Шрифт:
Чтобы не выглядеть совсем уж смешно, Любовь Ивановна не стала торопиться: прикинула время, необходимое мэру, чтобы доехать до завода, выждала его и только тогда, набросив шубу, вышла к своей проходной. Однако машина Гудкова была уже здесь. Старицкую удивило, что он сам сидел за рулем. Едва Любовь Ивановна уселась рядом с ним на сиденье, мэр рванул автомобиль с места и помчался вперед, словно боялся опоздать куда-то.
Старицкая искоса посмотрела на его мрачное застывшее лицо с крупными чертами и холодно спросила:
— Что за номер? Куда ты меня везешь?
Гудков, не отвечая, гнал машину по темнеющим улицам. Вскоре Старицкая поняла, что едут они просто так, без определенной цели, и Гудков просто пытается разрядить накопившееся раздражение скоростью. Она не любила быстрой езды, тем более по городу, и поэтому сказала:
— Если тебе нужно поговорить, то разумнее будет остановиться, пока ты не врезался куда-нибудь…
Гудков, казалось, не слышал ее слов, но, однако, вскоре остановил машину у ограды пустого парка, выключил мотор и обернулся к своей спутнице.
— Что за конспирация? — с досадой спросила она. — Мы могли поговорить у меня… В конце концов, я могла приехать к тебе… В чем дело?
— А я не уверен, что у тебя в кабинете нас не услышат чьи-то уши! — выкрикнул Гудков с надрывом. — И насчет своего кабинета, кстати, я тоже не уверен!
— Да что с тобой? — рассудительно произнесла Старицкая. — С этими выборами у тебя совсем поехала крыша…

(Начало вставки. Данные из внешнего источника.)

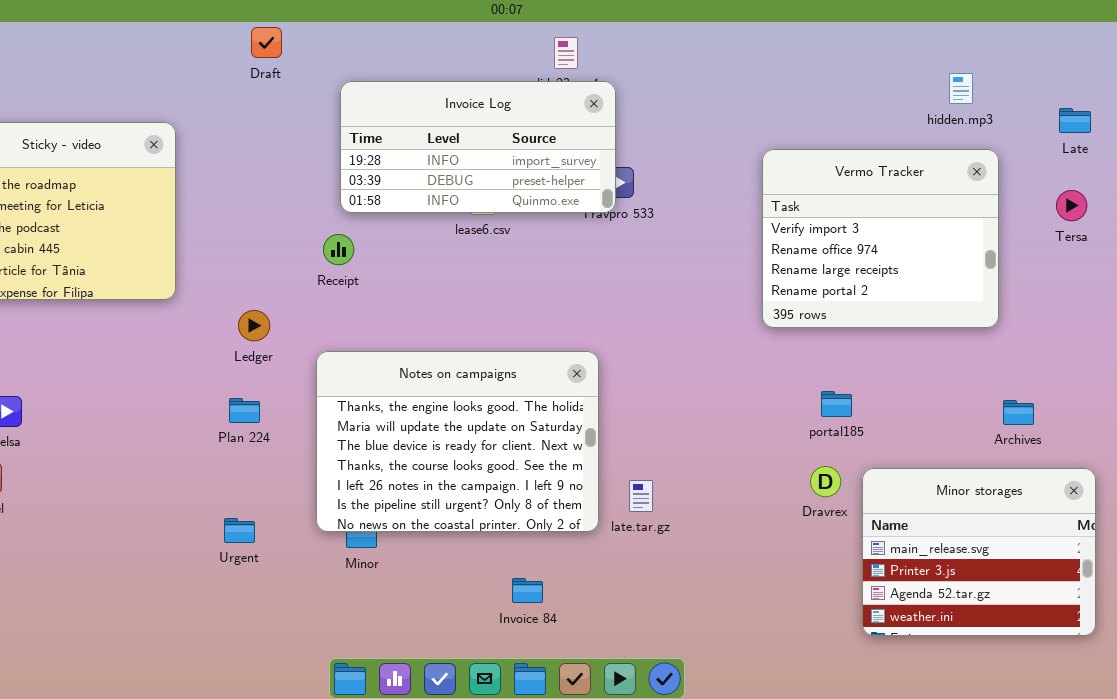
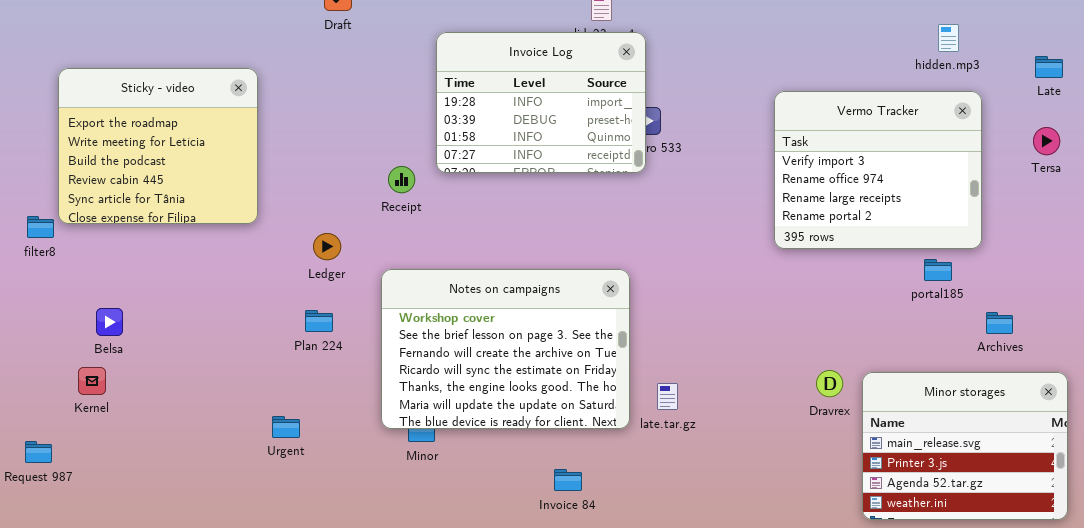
Invoice Log: [340,81,616,213] -> [436,32,646,173], resized
Notes on campaigns: [316,351,599,532] -> [381,269,630,429], scrolled up 4 rows
portal185: [821,391,852,417] -> [924,259,952,281], moved
Urgent: [224,518,255,543] -> [272,416,300,438], moved

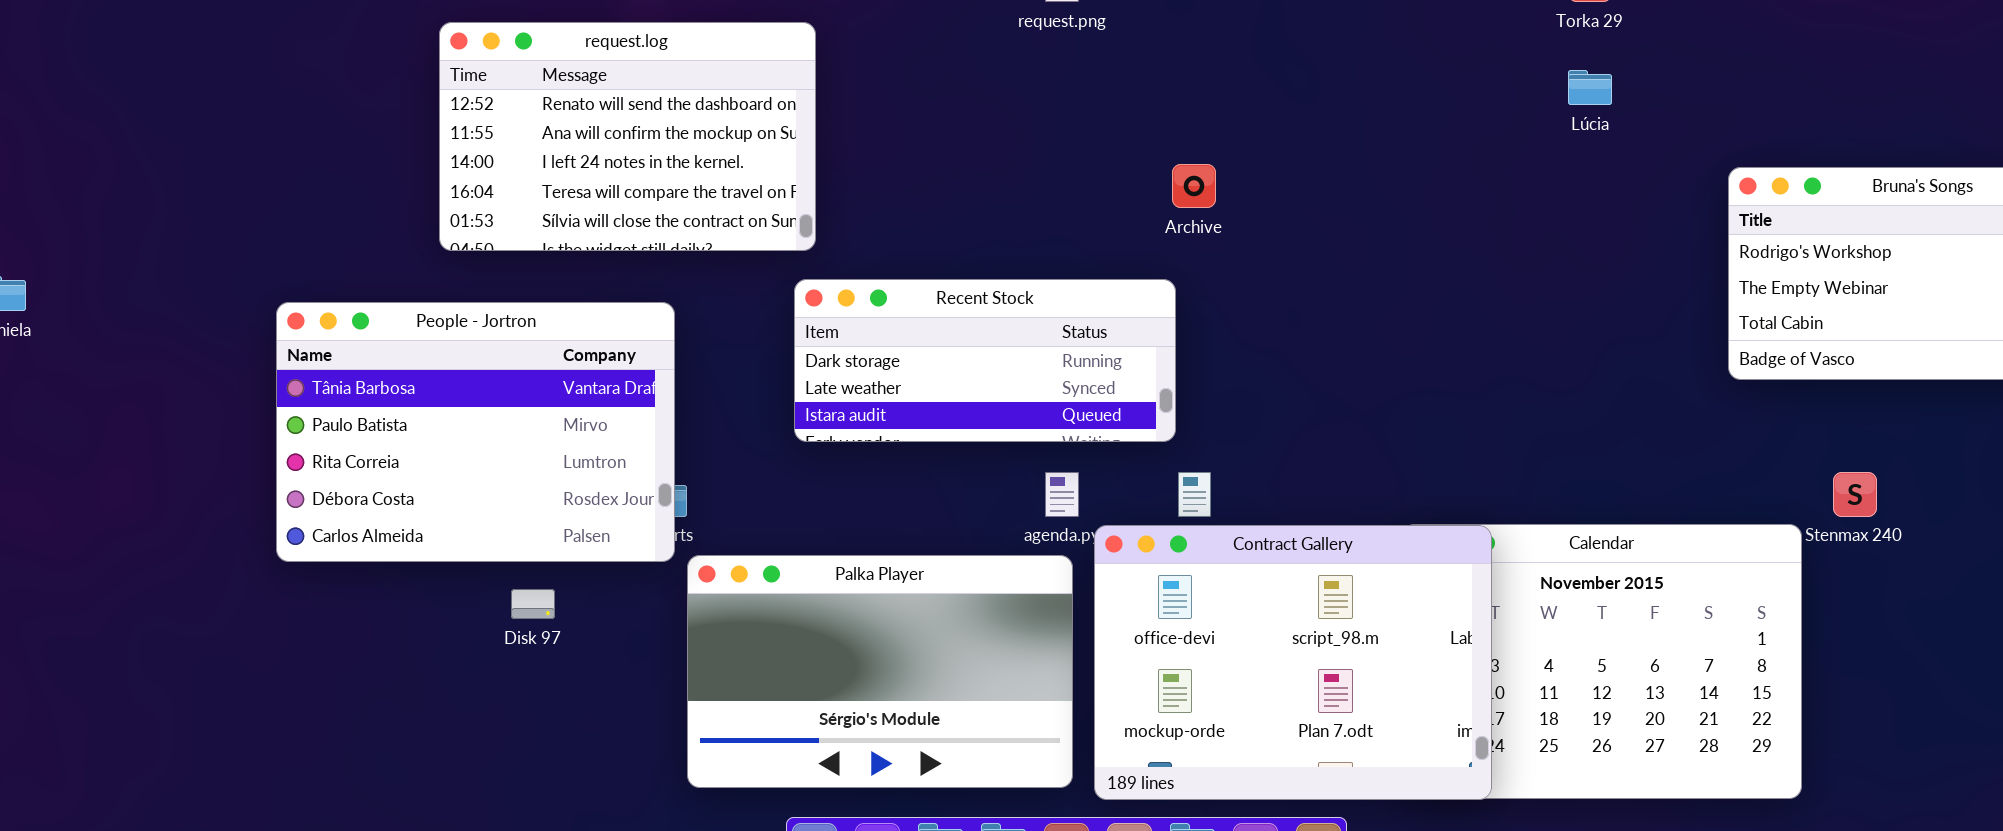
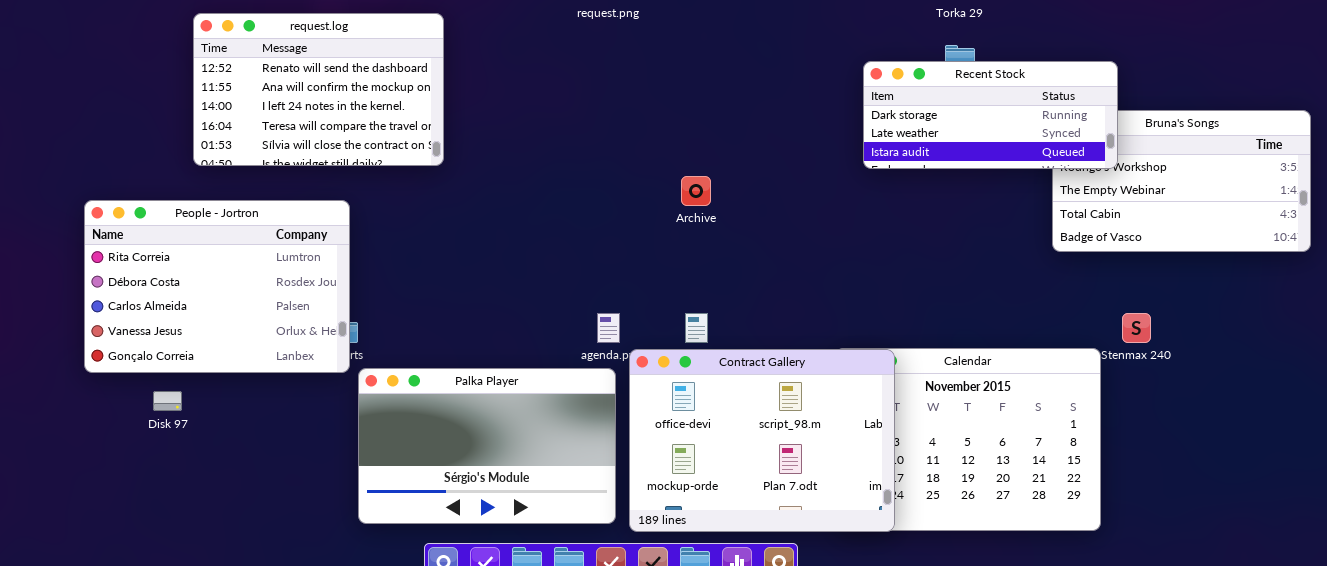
Archive: [1172,164,1216,208] -> [681,176,711,206], moved
Recent Stock: [794,279,1176,442] -> [863,61,1118,169], moved
People - Jortron: [276,302,675,562] -> [84,200,350,373], scrolled down 2 rows
Disk 97: [511,589,555,619] -> [153,391,182,411], moved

— Это у тебя поехала крыша! — рявкнул Гудков. — И у твоего… этого… Кажется, я требовал, чтобы он сидел сейчас тихо?!
Любовь Ивановна поморщилась — это была старая песня, порядком уже ей поднадоевшая.
— Почему бы тебе не предъявлять свои требования лично? — сухо спросила она. — Почему ты возложил на меня роль своего курьера?

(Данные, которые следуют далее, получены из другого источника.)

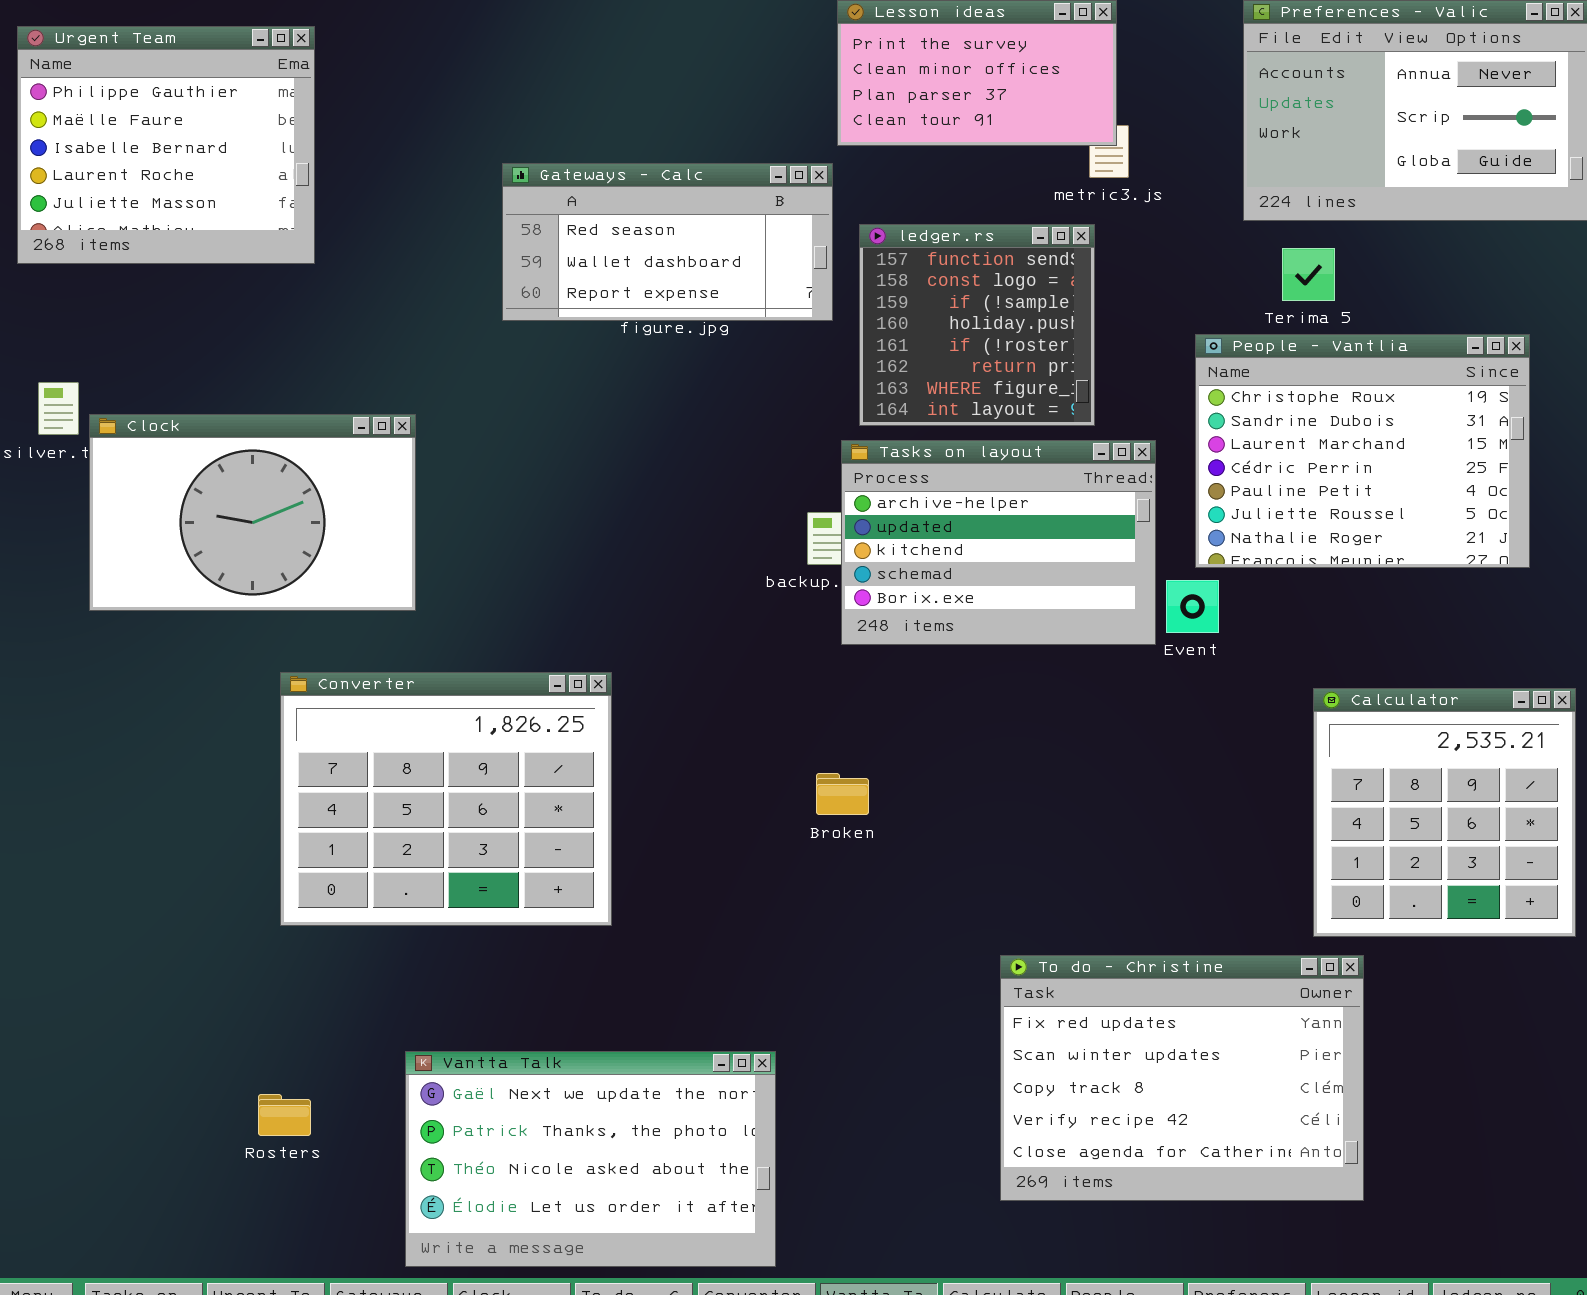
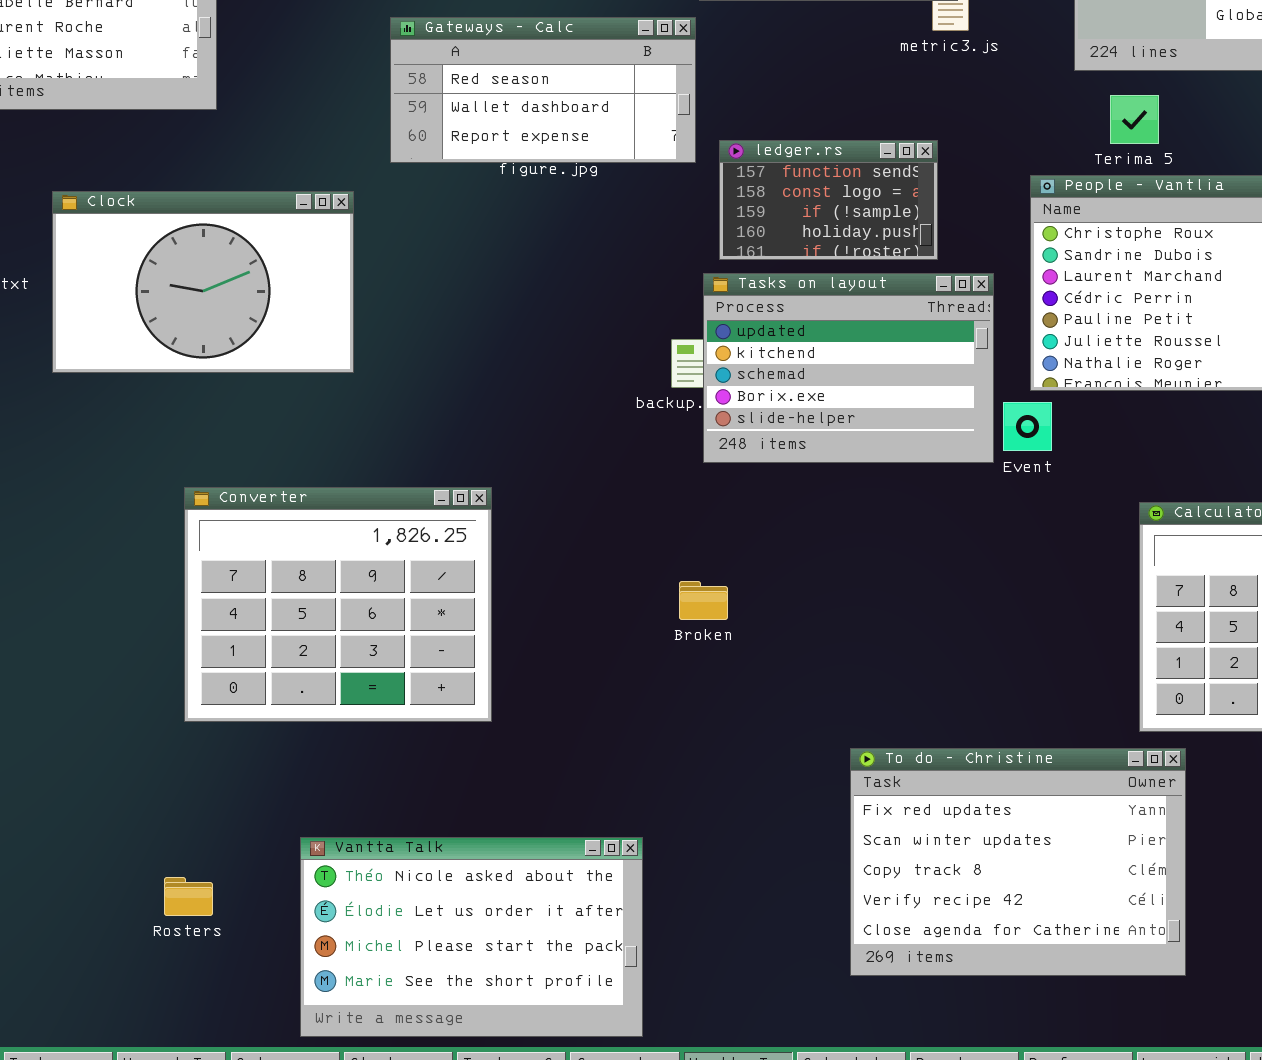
ledger.rs: [859,224,1095,426] -> [719,140,938,260], resized
Clock: [89,414,416,611] -> [52,191,354,373], moved
Tasks on layout: [841,440,1156,645] -> [703,273,994,463], scrolled down 1 row
Vantta Talk: [405,1051,776,1267] -> [300,837,643,1037], scrolled down 2 rows

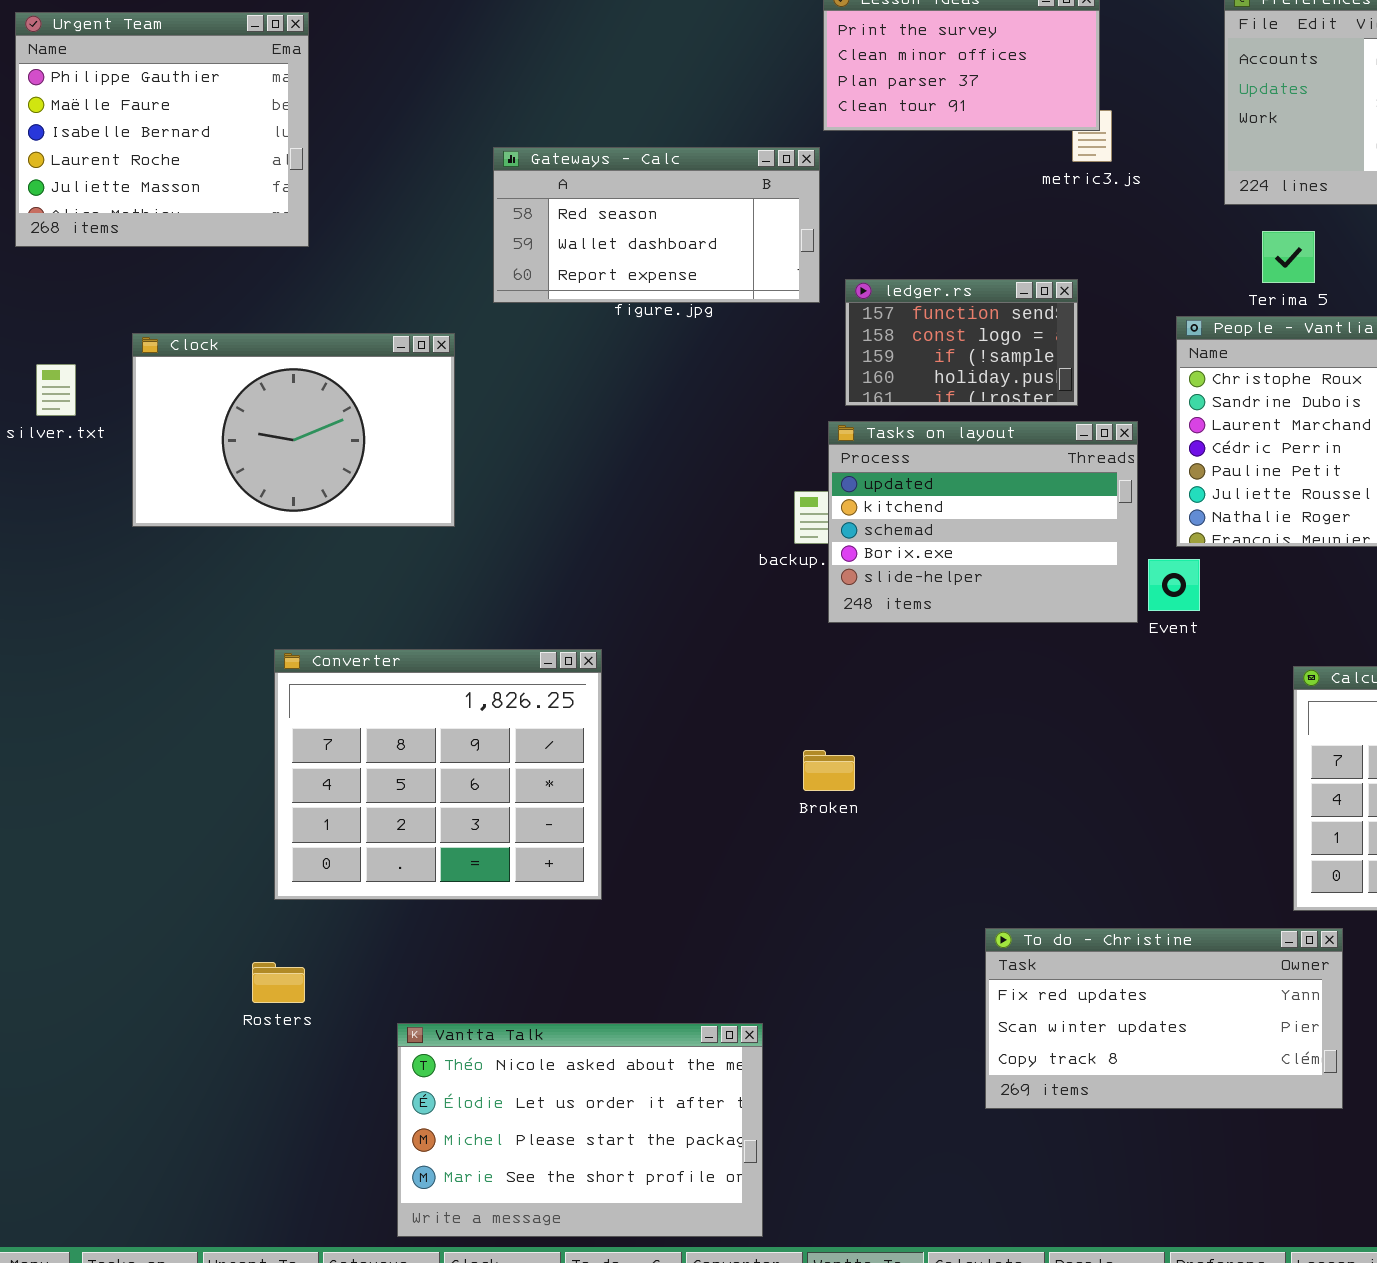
To do - Christine: [850,748,1186,976] -> [985,928,1343,1109], resized
Rosters: [164,877,213,916] -> [252,962,305,1003], moved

Сопя от злобы, Гудков крутанулся на сиденье и сказал:
— Потому что при моем положении безрассудно водить дружбу с этим маргиналом! Ты что, этого не понимаешь?
— Но он и не набивается тебе в друзья, — возразила Старицкая. — Речь идет совсем о другом… Кстати, у тебя есть сигареты?
— У меня нет сигарет! — отрезал Гудков. — Помяни мое слово, этот негодяй нас погубит. Я уже чувствую, как меня обложили со всех сторон!
— Что ты имеешь в виду?
Гудков протянул руку и достал из «бардачка» видеокассету. В раздражении он швырнул ее Старицкой на колени. Она брезгливо взяла ее двумя пальцами и спросила:
— Что это такое?
— Это?! — злорадно произнес Гудков. — Это художества твоего милого!
— Пожалуйста, перестань называть его моим! — твердо сказала Старицкая. — Он такой же мой, как и твой!
— Но трахаешься-то с ним ты! — злобно усмехнулся Гудков.
— А вот это тебя не касается! — огрызнулась Любовь Ивановна. — Зато ты пользуешься его услугами, которые выходят далеко за рамки Уголовного кодекса!
Гудков с ненавистью посмотрел на нее. Ноздри его раздувались. Он не сразу подыскал ответ.
— С паршивой овцы хоть шерсти клок! — сказал он наконец.
— Очень логично! — саркастически заметила Старицкая. — Так что же на этой кассете?
— На этой кассете грузят водку. Судя по дате, это произошло буквально только что. Ты случайно не получала партию товара сегодня?
— Тебя это волнует?
— Боюсь, что это волнует не одного меня! Знаешь, кто передал мне эту пленку? Прокурор!
— Ну и хорошо, что передал. Почему же ты нервничаешь?
— Ты что — полная дура или только притворяешься? — заорал Гудков, окончательно выходя из себя. — Эту запись принесла следователю Кострову какая-то корреспондентка из Москвы. Ты понимаешь, что это значит?
На лице Старицкой появилась озабоченность.
— Из Москвы? — неуверенно произнесла она. — Нет, я не понимаю…
— Какая-то девчонка из Москвы ищет убийцу Аникина! — брызгая слюной, выкрикнул Старицкой в лицо Гудков. — А попутно выходит на дела твоего хахаля! Теперь поняла, чем нам это грозит?
Любовь Ивановна внезапно почувствовала полную опустошенность. Ей стало все безразлично и только еще сильнее хотелось выпить.
— Значит, надо найти эту девчонку, — вяло сказала она.
— Для этого я тебя и вызвал, — сообщил Гудков. — Ты должна найти Башкирова, и пусть он решает этот вопрос. Удружил же он мне с этим Аникиным, нечего сказать!